To build a more accurate model, we found that the predictive effect and clinical utility of the Complex model combining the Radscore and MRI structured reporting constructs was improved. We developed and validated a diagnostic and imaging-based nomogram model for the individualized prediction of LNM in preoperative patients with RC, distinguishing LNM from non-LNM in the training and validation groups (AUC: 0.902, AUC: 0.891) with high accuracy (0.842, 0.833). The calibration curve and the goodness of fit test showed good agreement between the predicted and observed values of the model. Based on the LR model, the nomogram model can integrate predictors and assign scores according to the contribution of predictors to the outcome variables (regression coefficient), thus providing a convenient way for clinical prediction of the risk of LNM in patients with RC. This advantage makes the nomogram get more extensive attention and application in the field of cancer research and clinical practice.

The results of previous studies suggest that nomogram models constructed by combining radiomic features with clinical factors or imaging reports were valuable in predicting LNM in RC patients. Huang et al. combined histological features with LN status and the carcinoembryonic antigen levels reported by computed tomography to establish a nomogram model that assessed LNM. The model exhibited better discrimination in the training and validation groups (C-index: 0.736, 0.778) [18]. Another study performed similar evaluations using MRI, where clinical risk factors were combined with high-resolution MRI factors and radiomic features to achieve good results (AUC: 0.90, 0.87) [31].

Many published predictive radiomic models are available to explain the factors associated with disease and treatment, however, such models lack standardized assessments of their performance, reproducibility, and/or clinical utility [32]. Although the current study was retrospective, we standardized the scanning parameters and procedures to ensure uniformity and to avoid selection bias. In addition, the maximum slice was chosen to segment the tumor in this study. Tumor segmentation methods are still inconclusive, with most studies choosing to segment the tumor maximum slice, the height of this method depends on the reader's choice of the maximum slice, and seems to lack an analysis of focal spatial heterogeneity. However, unlike solid organs, the volume of interest from the ROIs of continuous slices may not accurately represent the true shape of the primary lesion [6, 30] due to the growth properties of RC. Therefore, the maximum slice of segmentation may be a more appropriate way of segmentation.

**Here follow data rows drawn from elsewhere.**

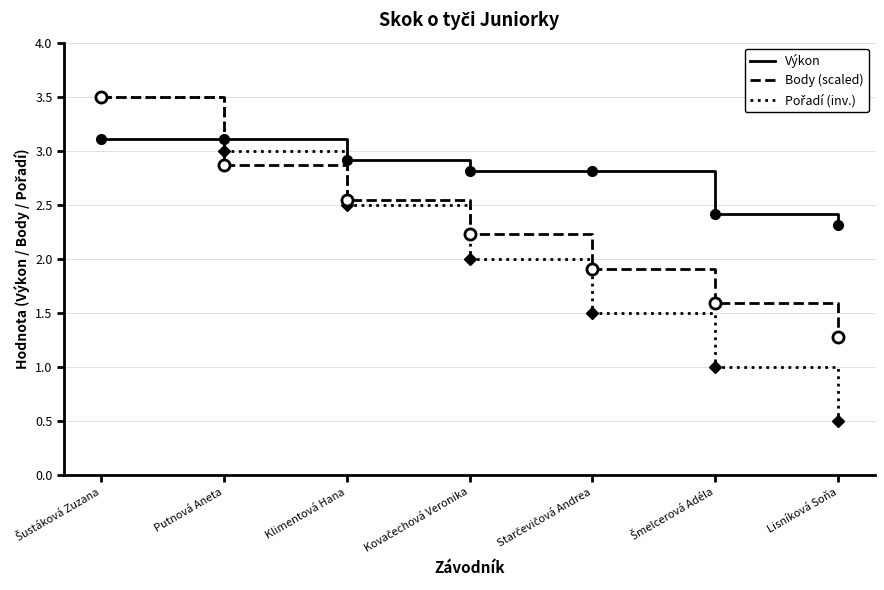

What is the greatest value displayed?

3.5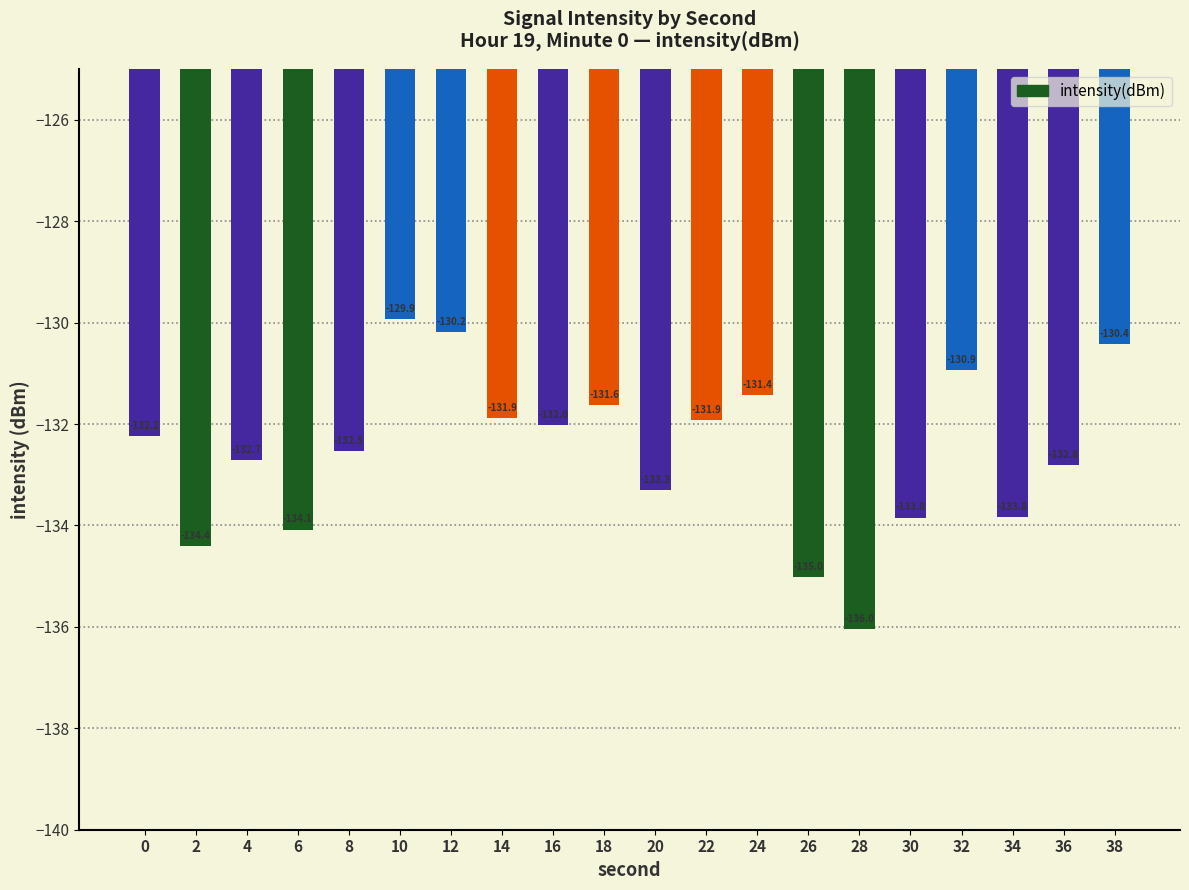

How many data points are less than -132?

12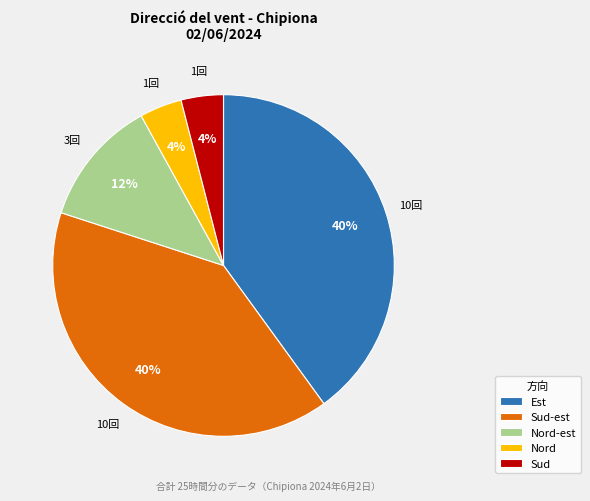

To the nearest percent, what percentage of the pie is Sud?

4%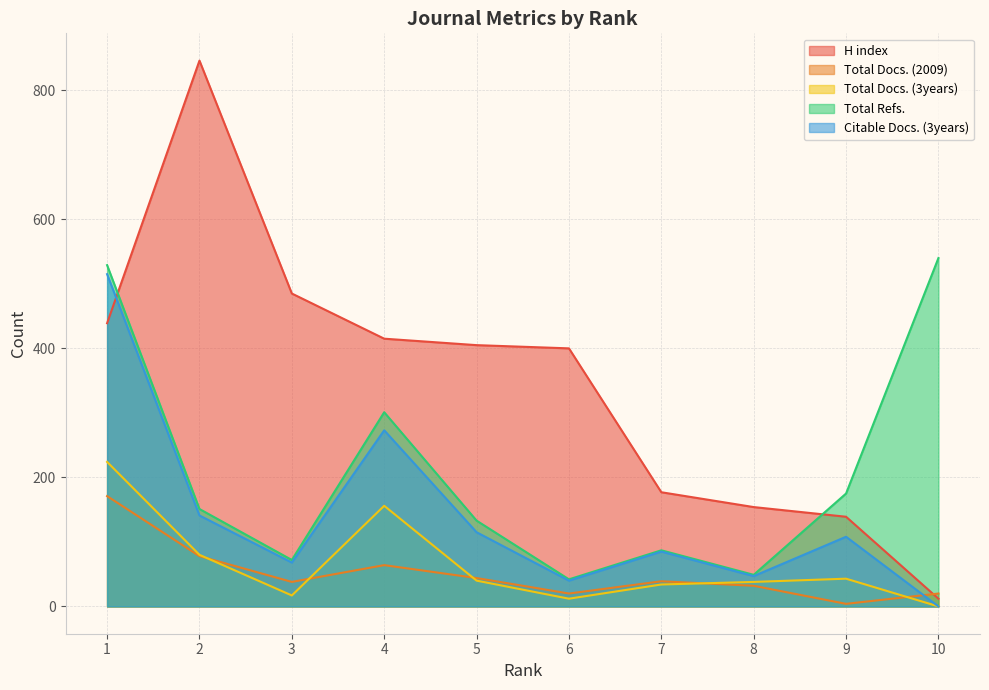

At which category does Total Refs. reach its first local peak?

4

This study also had the following limitations. First, the sample size was not sufficiently large, and thus, the sample size should be expanded to reduce the impact of the data size on the accuracy of the results. The proportion of LNM in the patients in this study was low, resulting in an unbalanced sample size. Second, manual segmentation was used when sketching the ROI. Compared with semi-automatic and automatic segmentation methods, manual ROI segmentation introduces more subjectivity, which will then affect the accuracy of extracting radiomic features. Third, the proportion of LNM in the included patients was also low, which resulted in an unbalanced sample size. Last, our study was conducted based on a single institution without including the test set. To maximize the possibility of model repetition and reproduction by other institutions, the images were resampled, the feature extraction procedure followed that of the IBSI and the poorly reproducible features were excluded by ICC. Although the validation set, which is not involved in building the model, can play a role in testing the effect of the model. However, the best test method is to test the reproducibility and generality of the model through an independent external test set, for which multi-center study is an effective approach.

Conclusion

In conclusion, the nomogram model constructed based on T2WI radiomics and MRI had good diagnostic efficacy for LNM in patients with RC, and provided a new option for precise personalized clinical management.